For Liu, Airtable’s opportunity to expand its market through AI – each when it comes to how it could actually be used and who uses it – is the reply to that query. “We’re going to be a winner in this new world order. If I didn’t believe that, I probably would have explored options to sell,” he said.
Instead, Liu made acquisitions of his own that proved crucial to Cobuilder’s development: Airplane, which offered custom workflows for developers, and Balsa, which developed a tracking tool for software projects. Airtable bought each primarily for his or her employees, who became core members of the Cobuilder offensive. “We have a very clear idea of what layer of the AI stack we want to play in,” Liu said.
That means Airtable won’t construct its own models or provide resources to customize existing ones. Cobuilder uses OpenAI today, Liu said, but the corporate is “agnostic” to any single model provider going forward. And while Airtable is eyeing open-source models, comparable to Meta’s recently launched Llama 3.1 model, Liu said he stays skeptical concerning the must move away from OpenAI within the near future, given the pressure the corporate faces to supply more models at competitive prices: “These things are getting cheaper, better and faster.”

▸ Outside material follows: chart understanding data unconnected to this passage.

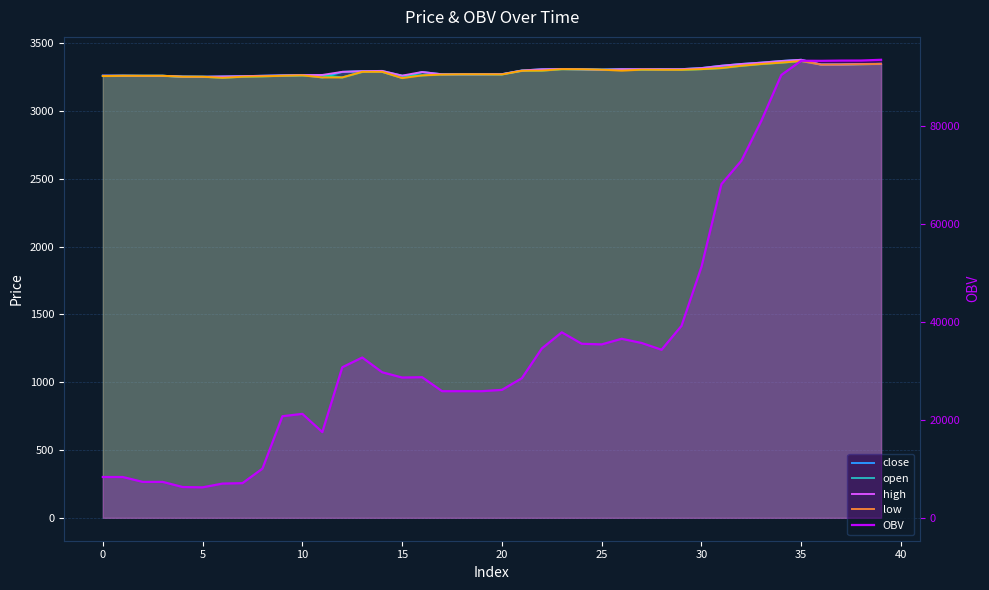

Reading left to right, what are all the values shown in this chart?

close: 3262	3262	3261	3261	3255	3254	3256	3258	3261	3264	3266	3249	3290	3295	3290	3245	3289	3272	3272	3272	3273	3300	3309	3311	3309	3306	3310	3306	3305	3310	3318	3335	3348	3358	3370	3379	3343	3344	3348	3349
open: 3259	3261	3261	3261	3254	3254	3247	3254	3257	3261	3264	3265	3249	3290	3296	3262	3264	3272	3272	3272	3271	3298	3299	3310	3309	3306	3306	3306	3310	3305	3310	3318	3335	3348	3358	3370	3344	3344	3346	3349
high: 3262	3262	3261	3261	3255	3254	3256	3258	3261	3264	3266	3267	3290	3295	3297	3262	3289	3272	3272	3272	3273	3300	3309	3311	3309	3306	3310	3310	3310	3310	3318	3335	3348	3358	3370	3379	3344	3344	3348	3349
low: 3259	3261	3261	3261	3254	3254	3246	3254	3257	3261	3264	3249	3249	3290	3290	3244	3264	3270	3272	3272	3271	3298	3299	3310	3309	3306	3299	3306	3305	3305	3310	3318	3335	3348	3358	3370	3343	3344	3346	3349
OBV: 8331	8331	7335	7335	6287	6222	6992	7078	10047	20738	21222	17504	30731	32724	29715	28639	28705	25854	25854	25854	26121	28501	34572	37871	35535	35405	36550	35695	34308	39193	51243	68117	72892	81052	90396	93315	93293	93343	93353	93506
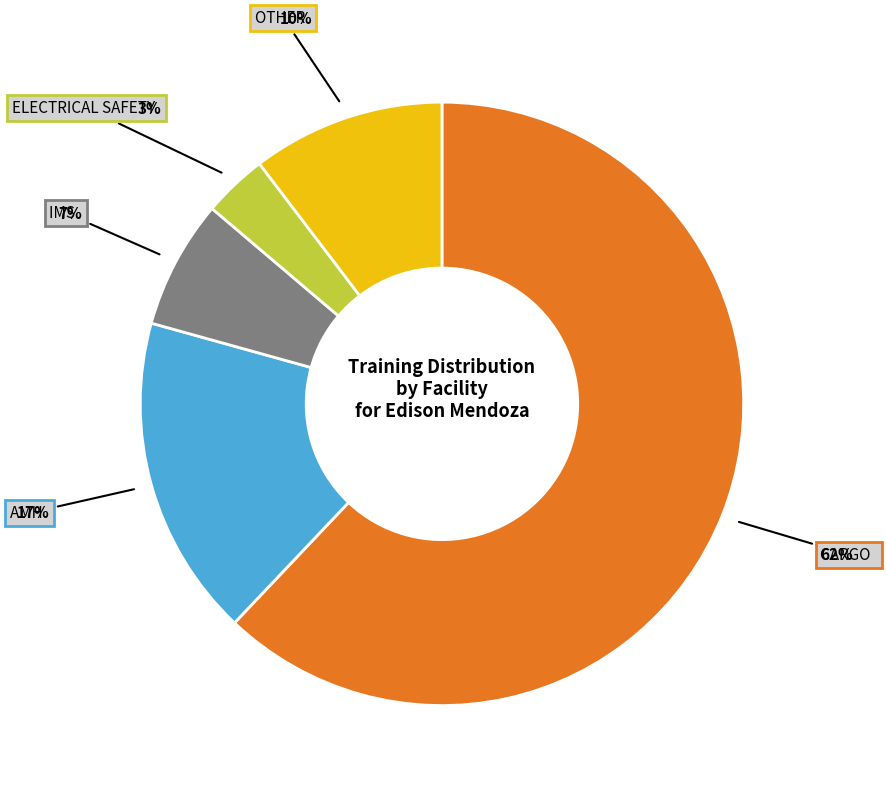

Does any single category account for the majority?

Yes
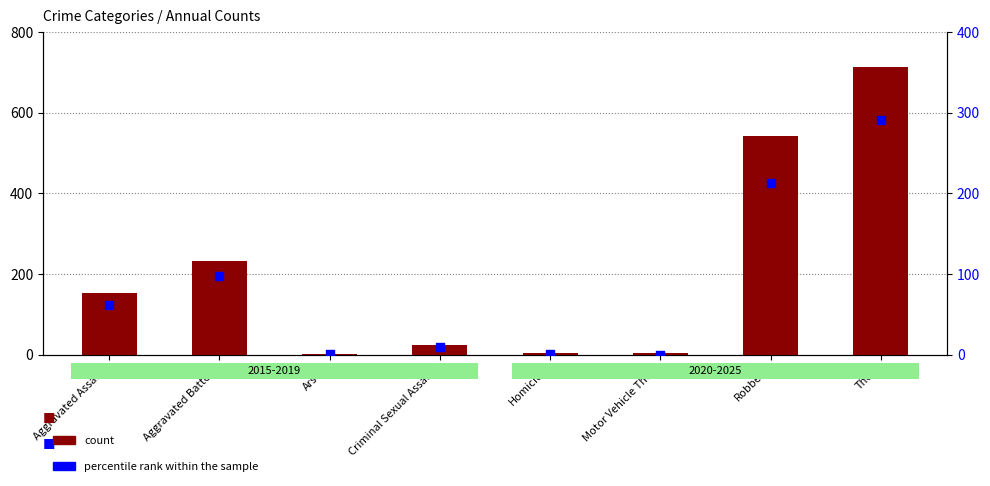

Is the value of percentile rank within the sample at Aggravated Assault greater than the value of count at Robbery?

No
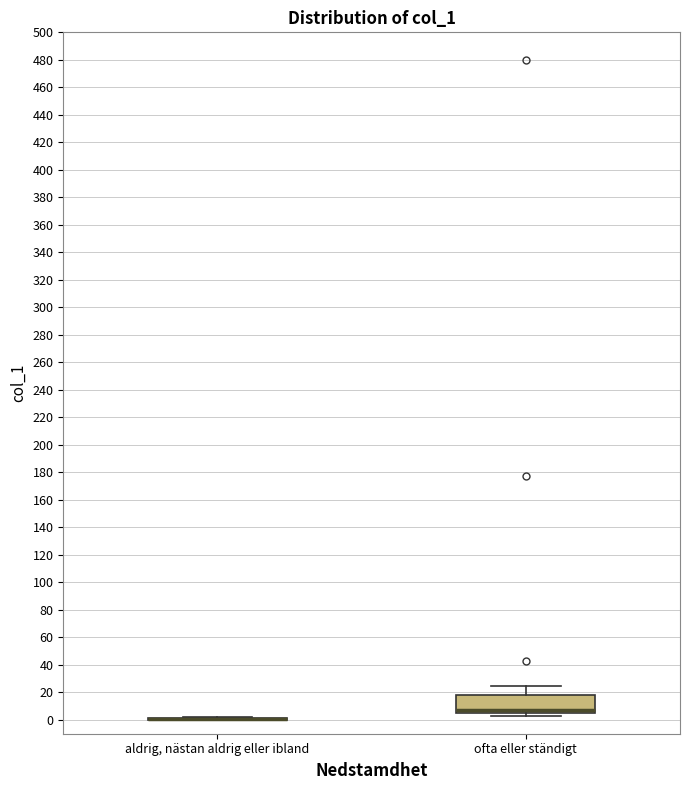

Reading left to right, read every box against the y-axis: the position of its median line, the range the box covers, and the ends of its whiskers. The values are not printed on the chart, so give them approximately, as read against the axis.

aldrig, nästan aldrig eller ibland: box collapsed to a line at 0, whiskers 0 to 2
ofta eller ständigt: median 8, box 4 to 18, whiskers 2 to 24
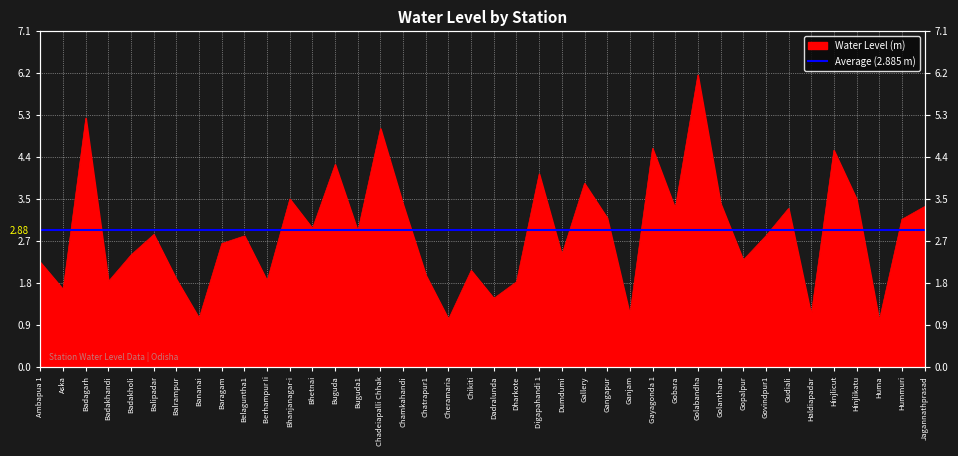

True or false: the data shows 4.1 at Digapahandi 1.

True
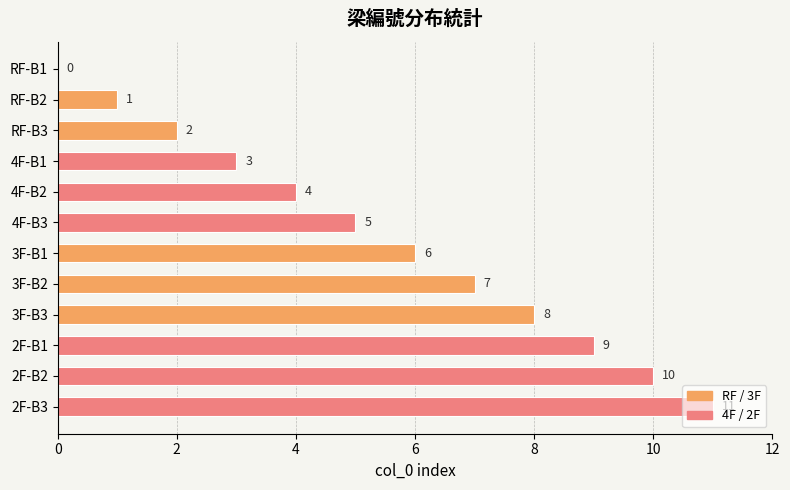

True or false: the data shows 5 at 4F-B3.

True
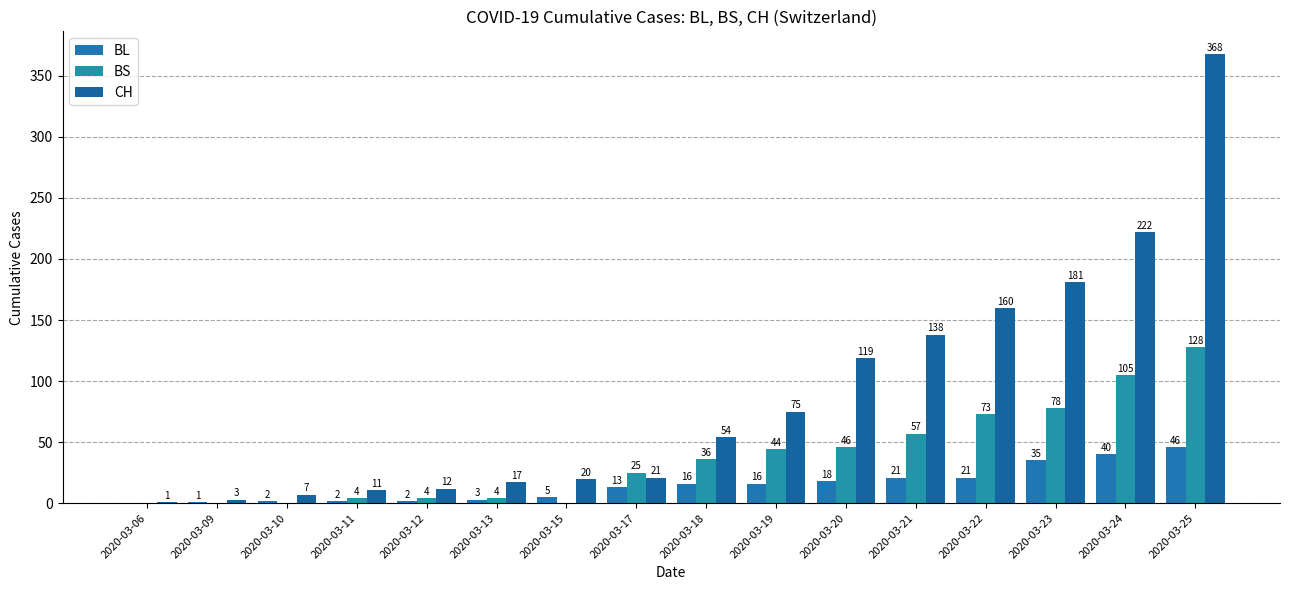

How many series are shown in this chart?

3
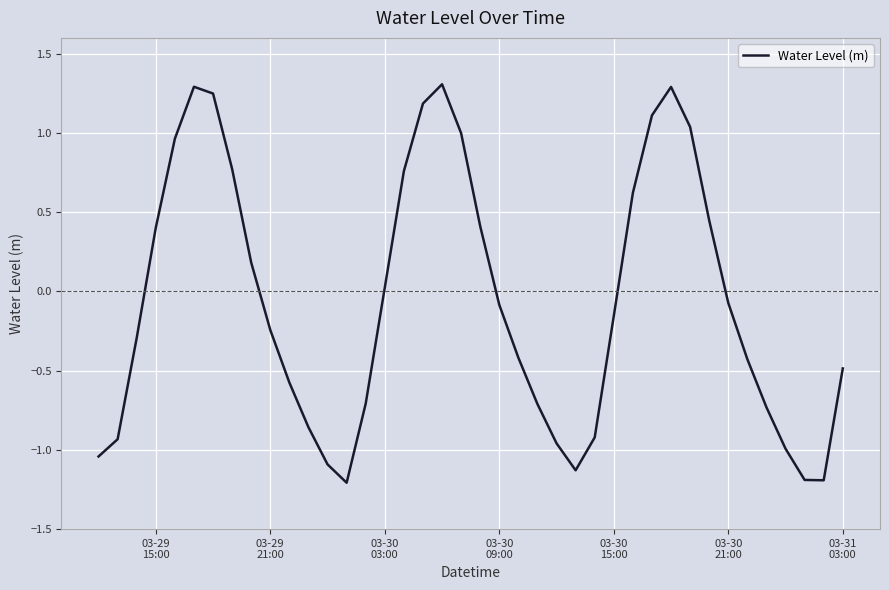

What is the minimum value shown in the chart?

-1.2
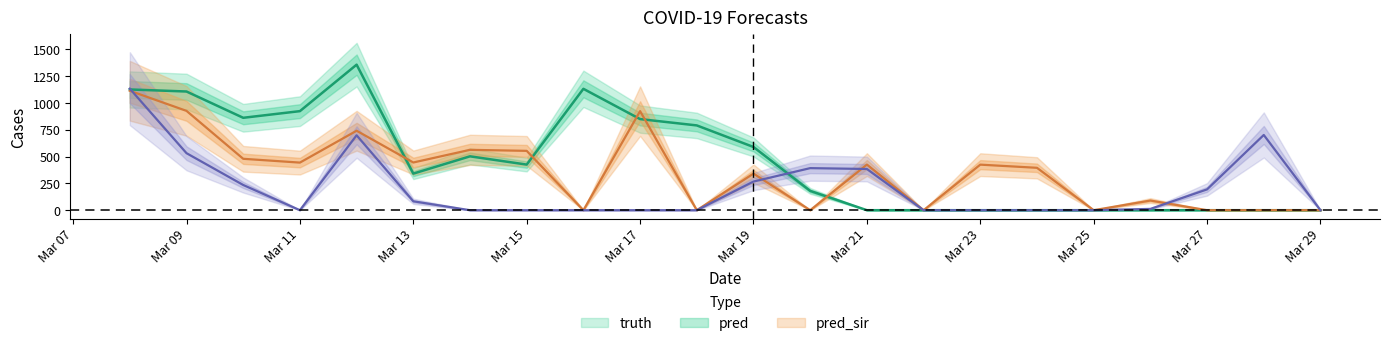

Reading right to left, list all the values displayed in this chart.

truth: 0.0	0.0	0.0	0.0	0.0	0.0	0.0	0.0	0.0	180.0	589.0	790.0	849.0	1131.0	425.0	502.0	341.0	1356.0	923.0	861.0	1106.0	1125.0
pred: 0.0	0.0	0.0	90.0	0.0	395.0	424.5	0.0	425.0	0.0	341.0	0.0	923.0	0.0	553.0	562.5	444.5	740.5	443.5	479.0	925.5	1112.8
pred_sir: 0.0	701.0	194.0	12.0	0.0	0.0	0.0	0.0	384.0	392.0	267.0	0.0	0.0	0.0	0.0	0.0	83.0	698.0	0.0	235.0	531.3	1132.4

Investors, meanwhile, are glad he hasn’t called private equity firms yet. More than half of the highest 500 U.S. firms by revenue are paying customers, Airtable said; greater than 25 customers spend at the least $1 million annually, and several other spend at the least $5 million. The company has revenue within the “hundreds of millions” and meets the “rule of 40,” a commonly used benchmark for software firms that expects revenue growth and profit margins of at the least 40 percent, said Liu, who added that Airtable’s numbers would place the corporate in the highest decile of public cloud competitors within the BVP Nasdaq Emerging Cloud Index.
An IPO is back on the table, although Airtable’s CEO said that like lots of his peers, he’s “waiting to see how the markets play out.” Airtable already reports its quarterly results internally, he added, so the corporate is “ready for an IPO at any time.”